• **INPUT FOR THIS TASK**:
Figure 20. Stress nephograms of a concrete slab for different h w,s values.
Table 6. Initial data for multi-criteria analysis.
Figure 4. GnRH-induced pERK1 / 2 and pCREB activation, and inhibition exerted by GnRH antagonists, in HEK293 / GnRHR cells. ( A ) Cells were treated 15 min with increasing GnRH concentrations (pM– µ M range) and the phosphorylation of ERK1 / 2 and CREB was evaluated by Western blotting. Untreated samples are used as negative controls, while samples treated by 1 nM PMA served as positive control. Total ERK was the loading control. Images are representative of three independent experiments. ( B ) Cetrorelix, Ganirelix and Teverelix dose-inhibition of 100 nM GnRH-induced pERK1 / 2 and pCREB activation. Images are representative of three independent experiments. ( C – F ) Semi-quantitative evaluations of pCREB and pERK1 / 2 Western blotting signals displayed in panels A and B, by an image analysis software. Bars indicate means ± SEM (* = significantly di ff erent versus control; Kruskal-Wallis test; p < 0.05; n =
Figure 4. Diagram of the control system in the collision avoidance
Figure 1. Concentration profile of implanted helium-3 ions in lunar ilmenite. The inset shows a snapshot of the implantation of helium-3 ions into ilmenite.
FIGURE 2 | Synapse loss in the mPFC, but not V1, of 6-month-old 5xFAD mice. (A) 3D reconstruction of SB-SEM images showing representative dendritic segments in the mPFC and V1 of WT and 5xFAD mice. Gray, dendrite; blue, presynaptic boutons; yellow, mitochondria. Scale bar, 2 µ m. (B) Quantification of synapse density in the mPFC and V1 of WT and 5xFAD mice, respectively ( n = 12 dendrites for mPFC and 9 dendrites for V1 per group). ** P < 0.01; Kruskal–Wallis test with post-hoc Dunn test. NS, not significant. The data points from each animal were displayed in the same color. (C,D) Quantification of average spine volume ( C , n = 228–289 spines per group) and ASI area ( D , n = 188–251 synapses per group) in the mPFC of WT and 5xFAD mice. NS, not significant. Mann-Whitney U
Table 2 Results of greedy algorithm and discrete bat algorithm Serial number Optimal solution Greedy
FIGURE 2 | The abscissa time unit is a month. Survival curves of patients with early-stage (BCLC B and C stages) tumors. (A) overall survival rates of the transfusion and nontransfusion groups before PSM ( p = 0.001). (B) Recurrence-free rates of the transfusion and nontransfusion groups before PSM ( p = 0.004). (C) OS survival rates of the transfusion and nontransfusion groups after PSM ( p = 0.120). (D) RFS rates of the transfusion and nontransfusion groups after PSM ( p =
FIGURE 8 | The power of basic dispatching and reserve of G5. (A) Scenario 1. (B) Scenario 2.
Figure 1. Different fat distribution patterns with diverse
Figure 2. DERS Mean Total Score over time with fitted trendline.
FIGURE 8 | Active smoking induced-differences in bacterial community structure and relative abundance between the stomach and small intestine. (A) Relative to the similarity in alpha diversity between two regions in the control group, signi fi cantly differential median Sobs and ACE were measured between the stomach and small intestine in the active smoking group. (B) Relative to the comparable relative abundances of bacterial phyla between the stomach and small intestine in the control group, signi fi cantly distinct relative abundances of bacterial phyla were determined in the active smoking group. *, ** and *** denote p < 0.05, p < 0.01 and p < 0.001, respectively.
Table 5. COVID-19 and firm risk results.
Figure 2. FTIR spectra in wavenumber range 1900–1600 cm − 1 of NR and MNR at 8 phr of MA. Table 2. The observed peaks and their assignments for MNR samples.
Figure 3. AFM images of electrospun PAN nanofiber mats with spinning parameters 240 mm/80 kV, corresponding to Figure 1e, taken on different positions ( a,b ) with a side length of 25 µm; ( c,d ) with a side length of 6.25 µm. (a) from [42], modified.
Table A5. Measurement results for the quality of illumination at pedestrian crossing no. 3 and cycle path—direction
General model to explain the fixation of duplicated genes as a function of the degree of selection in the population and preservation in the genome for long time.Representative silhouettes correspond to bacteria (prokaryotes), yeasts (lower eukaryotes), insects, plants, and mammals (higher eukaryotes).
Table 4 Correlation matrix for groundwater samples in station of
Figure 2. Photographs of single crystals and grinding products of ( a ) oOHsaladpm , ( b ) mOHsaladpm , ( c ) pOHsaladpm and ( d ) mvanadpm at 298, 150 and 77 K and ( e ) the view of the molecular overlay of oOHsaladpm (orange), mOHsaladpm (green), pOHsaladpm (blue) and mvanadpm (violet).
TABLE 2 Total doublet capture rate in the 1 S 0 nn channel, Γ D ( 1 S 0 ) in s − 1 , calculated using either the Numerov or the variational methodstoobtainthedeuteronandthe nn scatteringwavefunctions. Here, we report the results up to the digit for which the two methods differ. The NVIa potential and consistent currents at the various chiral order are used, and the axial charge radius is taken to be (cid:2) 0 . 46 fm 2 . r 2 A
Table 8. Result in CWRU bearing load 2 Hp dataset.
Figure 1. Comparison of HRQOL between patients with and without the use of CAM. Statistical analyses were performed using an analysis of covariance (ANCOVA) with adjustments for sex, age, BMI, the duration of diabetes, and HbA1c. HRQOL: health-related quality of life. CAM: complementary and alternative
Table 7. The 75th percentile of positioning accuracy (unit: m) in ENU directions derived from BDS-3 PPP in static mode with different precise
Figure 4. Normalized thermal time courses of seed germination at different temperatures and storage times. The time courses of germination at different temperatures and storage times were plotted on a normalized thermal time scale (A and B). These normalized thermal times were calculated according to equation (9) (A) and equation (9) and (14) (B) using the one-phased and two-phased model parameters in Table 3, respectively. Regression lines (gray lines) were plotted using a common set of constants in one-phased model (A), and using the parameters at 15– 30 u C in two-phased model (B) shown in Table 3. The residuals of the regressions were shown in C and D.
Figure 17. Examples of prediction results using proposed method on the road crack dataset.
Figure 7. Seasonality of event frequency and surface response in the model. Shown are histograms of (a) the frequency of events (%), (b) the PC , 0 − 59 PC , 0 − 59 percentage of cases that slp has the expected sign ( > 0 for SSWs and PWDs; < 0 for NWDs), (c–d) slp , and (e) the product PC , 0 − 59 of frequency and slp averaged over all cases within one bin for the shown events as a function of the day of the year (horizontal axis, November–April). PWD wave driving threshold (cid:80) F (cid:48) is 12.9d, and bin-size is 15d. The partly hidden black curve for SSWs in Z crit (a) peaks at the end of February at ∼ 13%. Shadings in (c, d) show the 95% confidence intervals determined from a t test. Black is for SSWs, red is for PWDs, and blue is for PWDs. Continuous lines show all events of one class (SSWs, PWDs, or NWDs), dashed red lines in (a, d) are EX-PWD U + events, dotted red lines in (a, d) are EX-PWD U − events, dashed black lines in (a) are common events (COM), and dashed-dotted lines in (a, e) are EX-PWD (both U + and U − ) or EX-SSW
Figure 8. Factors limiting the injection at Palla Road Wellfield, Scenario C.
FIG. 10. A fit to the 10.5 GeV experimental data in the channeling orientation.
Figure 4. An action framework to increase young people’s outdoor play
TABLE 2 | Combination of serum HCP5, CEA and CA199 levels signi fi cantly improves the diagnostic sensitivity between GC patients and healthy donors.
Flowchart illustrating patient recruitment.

• **PROBLEM DESCRIPTION**:
Copy out every record exactly.

• **EXERCISE RESULT**:
Figure 20. Stress nephograms of a concrete slab for different h w,s values.
Table 6. Initial data for multi-criteria analysis.
Figure 4. GnRH-induced pERK1 / 2 and pCREB activation, and inhibition exerted by GnRH antagonists, in HEK293 / GnRHR cells. ( A ) Cells were treated 15 min with increasing GnRH concentrations (pM– µ M range) and the phosphorylation of ERK1 / 2 and CREB was evaluated by Western blotting. Untreated samples are used as negative controls, while samples treated by 1 nM PMA served as positive control. Total ERK was the loading control. Images are representative of three independent experiments. ( B ) Cetrorelix, Ganirelix and Teverelix dose-inhibition of 100 nM GnRH-induced pERK1 / 2 and pCREB activation. Images are representative of three independent experiments. ( C – F ) Semi-quantitative evaluations of pCREB and pERK1 / 2 Western blotting signals displayed in panels A and B, by an image analysis software. Bars indicate means ± SEM (* = significantly di ff erent versus control; Kruskal-Wallis test; p < 0.05; n =
Figure 4. Diagram of the control system in the collision avoidance
Figure 1. Concentration profile of implanted helium-3 ions in lunar ilmenite. The inset shows a snapshot of the implantation of helium-3 ions into ilmenite.
FIGURE 2 | Synapse loss in the mPFC, but not V1, of 6-month-old 5xFAD mice. (A) 3D reconstruction of SB-SEM images showing representative dendritic segments in the mPFC and V1 of WT and 5xFAD mice. Gray, dendrite; blue, presynaptic boutons; yellow, mitochondria. Scale bar, 2 µ m. (B) Quantification of synapse density in the mPFC and V1 of WT and 5xFAD mice, respectively ( n = 12 dendrites for mPFC and 9 dendrites for V1 per group). ** P < 0.01; Kruskal–Wallis test with post-hoc Dunn test. NS, not significant. The data points from each animal were displayed in the same color. (C,D) Quantification of average spine volume ( C , n = 228–289 spines per group) and ASI area ( D , n = 188–251 synapses per group) in the mPFC of WT and 5xFAD mice. NS, not significant. Mann-Whitney U
Table 2 Results of greedy algorithm and discrete bat algorithm Serial number Optimal solution Greedy
FIGURE 2 | The abscissa time unit is a month. Survival curves of patients with early-stage (BCLC B and C stages) tumors. (A) overall survival rates of the transfusion and nontransfusion groups before PSM ( p = 0.001). (B) Recurrence-free rates of the transfusion and nontransfusion groups before PSM ( p = 0.004). (C) OS survival rates of the transfusion and nontransfusion groups after PSM ( p = 0.120). (D) RFS rates of the transfusion and nontransfusion groups after PSM ( p =
FIGURE 8 | The power of basic dispatching and reserve of G5. (A) Scenario 1. (B) Scenario 2.
Figure 1. Different fat distribution patterns with diverse
Figure 2. DERS Mean Total Score over time with fitted trendline.
FIGURE 8 | Active smoking induced-differences in bacterial community structure and relative abundance between the stomach and small intestine. (A) Relative to the similarity in alpha diversity between two regions in the control group, signi fi cantly differential median Sobs and ACE were measured between the stomach and small intestine in the active smoking group. (B) Relative to the comparable relative abundances of bacterial phyla between the stomach and small intestine in the control group, signi fi cantly distinct relative abundances of bacterial phyla were determined in the active smoking group. *, ** and *** denote p < 0.05, p < 0.01 and p < 0.001, respectively.
Table 5. COVID-19 and firm risk results.
Figure 2. FTIR spectra in wavenumber range 1900–1600 cm − 1 of NR and MNR at 8 phr of MA. Table 2. The observed peaks and their assignments for MNR samples.
Figure 3. AFM images of electrospun PAN nanofiber mats with spinning parameters 240 mm/80 kV, corresponding to Figure 1e, taken on different positions ( a,b ) with a side length of 25 µm; ( c,d ) with a side length of 6.25 µm. (a) from [42], modified.
Table A5. Measurement results for the quality of illumination at pedestrian crossing no. 3 and cycle path—direction
General model to explain the fixation of duplicated genes as a function of the degree of selection in the population and preservation in the genome for long time.Representative silhouettes correspond to bacteria (prokaryotes), yeasts (lower eukaryotes), insects, plants, and mammals (higher eukaryotes).
Table 4 Correlation matrix for groundwater samples in station of
Figure 2. Photographs of single crystals and grinding products of ( a ) oOHsaladpm , ( b ) mOHsaladpm , ( c ) pOHsaladpm and ( d ) mvanadpm at 298, 150 and 77 K and ( e ) the view of the molecular overlay of oOHsaladpm (orange), mOHsaladpm (green), pOHsaladpm (blue) and mvanadpm (violet).
TABLE 2 Total doublet capture rate in the 1 S 0 nn channel, Γ D ( 1 S 0 ) in s − 1 , calculated using either the Numerov or the variational methodstoobtainthedeuteronandthe nn scatteringwavefunctions. Here, we report the results up to the digit for which the two methods differ. The NVIa potential and consistent currents at the various chiral order are used, and the axial charge radius is taken to be (cid:2) 0 . 46 fm 2 . r 2 A
Table 8. Result in CWRU bearing load 2 Hp dataset.
Figure 1. Comparison of HRQOL between patients with and without the use of CAM. Statistical analyses were performed using an analysis of covariance (ANCOVA) with adjustments for sex, age, BMI, the duration of diabetes, and HbA1c. HRQOL: health-related quality of life. CAM: complementary and alternative
Table 7. The 75th percentile of positioning accuracy (unit: m) in ENU directions derived from BDS-3 PPP in static mode with different precise
Figure 4. Normalized thermal time courses of seed germination at different temperatures and storage times. The time courses of germination at different temperatures and storage times were plotted on a normalized thermal time scale (A and B). These normalized thermal times were calculated according to equation (9) (A) and equation (9) and (14) (B) using the one-phased and two-phased model parameters in Table 3, respectively. Regression lines (gray lines) were plotted using a common set of constants in one-phased model (A), and using the parameters at 15– 30 u C in two-phased model (B) shown in Table 3. The residuals of the regressions were shown in C and D.
Figure 17. Examples of prediction results using proposed method on the road crack dataset.
Figure 7. Seasonality of event frequency and surface response in the model. Shown are histograms of (a) the frequency of events (%), (b) the PC , 0 − 59 PC , 0 − 59 percentage of cases that slp has the expected sign ( > 0 for SSWs and PWDs; < 0 for NWDs), (c–d) slp , and (e) the product PC , 0 − 59 of frequency and slp averaged over all cases within one bin for the shown events as a function of the day of the year (horizontal axis, November–April). PWD wave driving threshold (cid:80) F (cid:48) is 12.9d, and bin-size is 15d. The partly hidden black curve for SSWs in Z crit (a) peaks at the end of February at ∼ 13%. Shadings in (c, d) show the 95% confidence intervals determined from a t test. Black is for SSWs, red is for PWDs, and blue is for PWDs. Continuous lines show all events of one class (SSWs, PWDs, or NWDs), dashed red lines in (a, d) are EX-PWD U + events, dotted red lines in (a, d) are EX-PWD U − events, dashed black lines in (a) are common events (COM), and dashed-dotted lines in (a, e) are EX-PWD (both U + and U − ) or EX-SSW
Figure 8. Factors limiting the injection at Palla Road Wellfield, Scenario C.
FIG. 10. A fit to the 10.5 GeV experimental data in the channeling orientation.
Figure 4. An action framework to increase young people’s outdoor play
TABLE 2 | Combination of serum HCP5, CEA and CA199 levels signi fi cantly improves the diagnostic sensitivity between GC patients and healthy donors.
Flowchart illustrating patient recruitment.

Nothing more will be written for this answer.